== Segment start ==

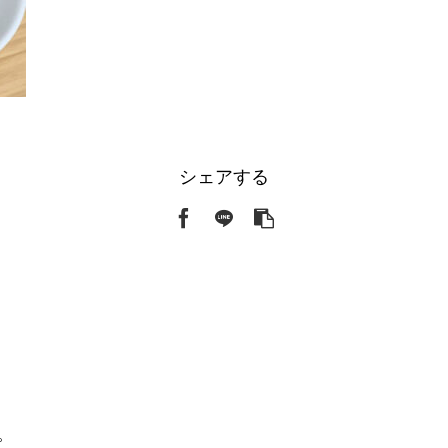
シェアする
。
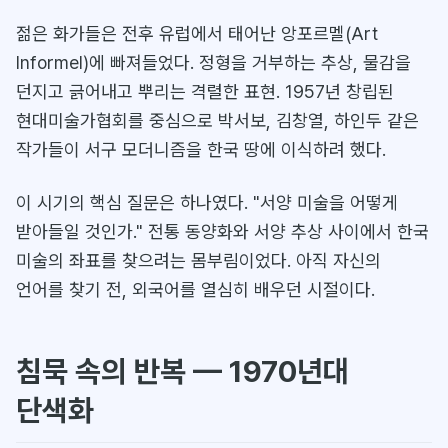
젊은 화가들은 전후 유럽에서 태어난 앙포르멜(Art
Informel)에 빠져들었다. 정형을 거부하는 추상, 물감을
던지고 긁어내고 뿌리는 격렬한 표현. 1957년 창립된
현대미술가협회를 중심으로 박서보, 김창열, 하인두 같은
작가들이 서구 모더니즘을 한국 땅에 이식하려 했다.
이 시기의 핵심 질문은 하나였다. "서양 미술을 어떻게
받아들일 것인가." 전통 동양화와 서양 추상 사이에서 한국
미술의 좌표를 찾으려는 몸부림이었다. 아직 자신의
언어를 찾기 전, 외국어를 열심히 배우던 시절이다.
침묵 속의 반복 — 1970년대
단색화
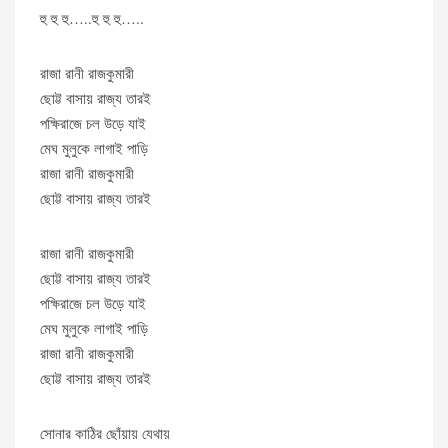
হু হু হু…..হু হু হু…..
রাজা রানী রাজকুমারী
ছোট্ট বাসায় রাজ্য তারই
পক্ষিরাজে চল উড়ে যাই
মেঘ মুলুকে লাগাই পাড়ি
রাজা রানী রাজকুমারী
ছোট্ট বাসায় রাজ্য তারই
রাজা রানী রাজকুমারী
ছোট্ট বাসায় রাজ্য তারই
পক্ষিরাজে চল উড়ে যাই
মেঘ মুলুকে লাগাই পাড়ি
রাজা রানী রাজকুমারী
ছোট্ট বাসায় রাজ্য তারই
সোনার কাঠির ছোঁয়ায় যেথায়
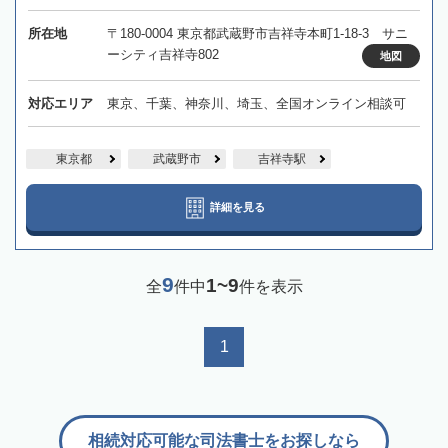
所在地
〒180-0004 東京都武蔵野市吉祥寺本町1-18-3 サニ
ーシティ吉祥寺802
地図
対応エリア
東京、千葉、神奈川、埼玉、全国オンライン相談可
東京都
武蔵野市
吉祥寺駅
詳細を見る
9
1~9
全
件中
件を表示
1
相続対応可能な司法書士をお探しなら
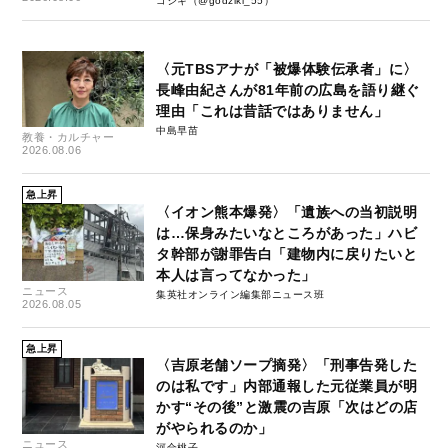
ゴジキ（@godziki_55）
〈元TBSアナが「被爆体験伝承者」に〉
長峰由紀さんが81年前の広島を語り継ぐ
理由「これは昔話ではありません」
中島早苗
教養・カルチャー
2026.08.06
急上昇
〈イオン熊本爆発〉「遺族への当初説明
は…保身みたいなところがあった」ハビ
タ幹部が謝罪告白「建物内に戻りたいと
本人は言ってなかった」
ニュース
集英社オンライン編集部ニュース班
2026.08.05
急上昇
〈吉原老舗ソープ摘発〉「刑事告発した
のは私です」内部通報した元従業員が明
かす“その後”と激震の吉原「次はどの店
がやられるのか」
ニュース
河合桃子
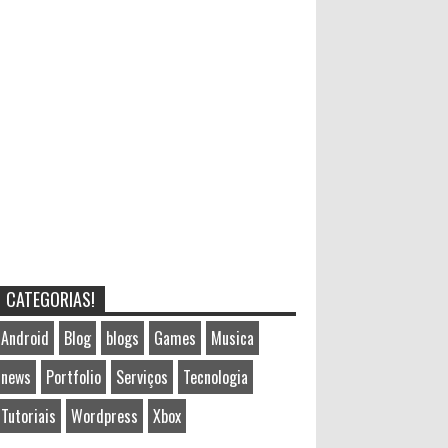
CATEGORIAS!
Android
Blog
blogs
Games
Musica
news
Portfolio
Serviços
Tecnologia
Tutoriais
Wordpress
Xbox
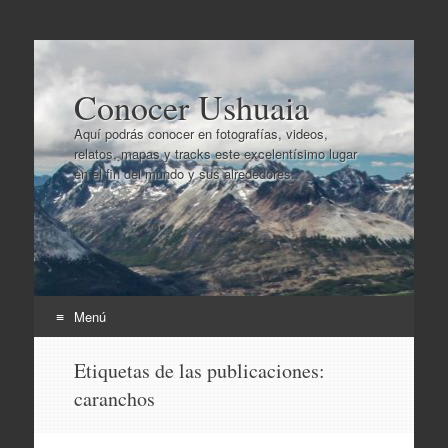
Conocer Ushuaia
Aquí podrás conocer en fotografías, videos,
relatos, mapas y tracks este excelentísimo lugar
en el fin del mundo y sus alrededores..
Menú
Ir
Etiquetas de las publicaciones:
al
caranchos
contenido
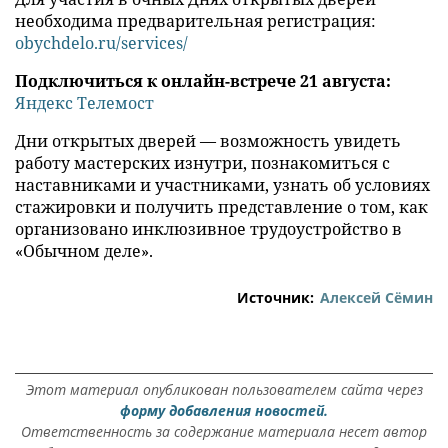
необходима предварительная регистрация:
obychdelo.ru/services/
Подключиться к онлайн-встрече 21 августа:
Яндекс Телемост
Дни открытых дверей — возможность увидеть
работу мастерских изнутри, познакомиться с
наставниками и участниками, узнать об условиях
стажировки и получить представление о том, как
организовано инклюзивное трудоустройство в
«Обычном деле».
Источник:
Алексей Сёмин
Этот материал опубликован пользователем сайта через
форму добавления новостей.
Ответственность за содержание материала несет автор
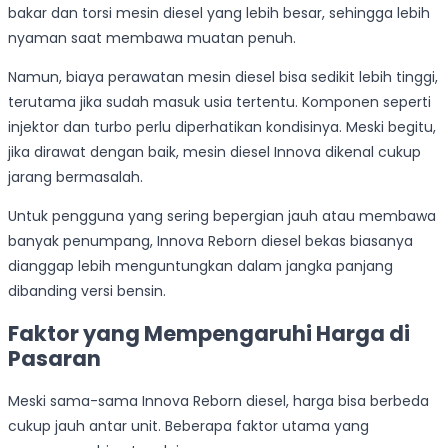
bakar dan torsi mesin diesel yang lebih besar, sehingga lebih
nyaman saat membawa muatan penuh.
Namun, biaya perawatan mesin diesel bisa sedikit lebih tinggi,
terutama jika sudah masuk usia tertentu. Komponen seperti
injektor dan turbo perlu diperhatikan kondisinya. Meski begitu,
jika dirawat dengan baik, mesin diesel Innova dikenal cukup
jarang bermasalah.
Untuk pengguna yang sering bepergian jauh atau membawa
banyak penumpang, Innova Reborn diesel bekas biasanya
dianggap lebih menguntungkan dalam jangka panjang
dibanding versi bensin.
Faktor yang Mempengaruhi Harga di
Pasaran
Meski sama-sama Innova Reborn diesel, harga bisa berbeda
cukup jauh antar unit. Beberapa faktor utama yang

== Segment end ==

■ WORK TASK ■
Please format the lines of the records above as a Markdown table with the columns Row and Line. Start at the line with "CATEGORIAS!", go through the end of the records, leave out blank lines and the pictures, and number each row.

■ RESPONSE AREA ■
| Row | Line |
|---|---|
| 1 | CATEGORIAS! |
| 2 | Android |
| 3 | Blog |
| 4 | blogs |
| 5 | Games |
| 6 | Musica |
| 7 | news |
| 8 | Portfolio |
| 9 | Serviços |
| 10 | Tecnologia |
| 11 | Tutoriais |
| 12 | Wordpress |
| 13 | Xbox |
| 14 | Conocer Ushuaia |
| 15 | Aquí podrás conocer en fotografías, videos, |
| 16 | relatos, mapas y tracks este excelentísimo lugar |
| 17 | en el fin del mundo y sus alrededores.. |
| 18 | Menú |
| 19 | Ir |
| 20 | Etiquetas de las publicaciones: |
| 21 | al |
| 22 | caranchos |
| 23 | contenido |
| 24 | необходима предварительная регистрация: |
| 25 | obychdelo.ru/services/ |
| 26 | Подключиться к онлайн-встрече 21 августа: |
| 27 | Яндекс Телемост |
| 28 | Дни открытых дверей — возможность увидеть |
| 29 | работу мастерских изнутри, познакомиться с |
| 30 | наставниками и участниками, узнать об условиях |
| 31 | стажировки и получить представление о том, как |
| 32 | организовано инклюзивное трудоустройство в |
| 33 | «Обычном деле». |
| 34 | Источник: |
| 35 | Алексей Сёмин |
| 36 | Этот материал опубликован пользователем сайта через |
| 37 | форму добавления новостей. |
| 38 | Ответственность за содержание материала несет автор |
| 39 | bakar dan torsi mesin diesel yang lebih besar, sehingga lebih |
| 40 | nyaman saat membawa muatan penuh. |
| 41 | Namun, biaya perawatan mesin diesel bisa sedikit lebih tinggi, |
| 42 | terutama jika sudah masuk usia tertentu. Komponen seperti |
| 43 | injektor dan turbo perlu diperhatikan kondisinya. Meski begitu, |
| 44 | jika dirawat dengan baik, mesin diesel Innova dikenal cukup |
| 45 | jarang bermasalah. |
| 46 | Untuk pengguna yang sering bepergian jauh atau membawa |
| 47 | banyak penumpang, Innova Reborn diesel bekas biasanya |
| 48 | dianggap lebih menguntungkan dalam jangka panjang |
| 49 | dibanding versi bensin. |
| 50 | Faktor yang Mempengaruhi Harga di |
| 51 | Pasaran |
| 52 | Meski sama-sama Innova Reborn diesel, harga bisa berbeda |
| 53 | cukup jauh antar unit. Beberapa faktor utama yang |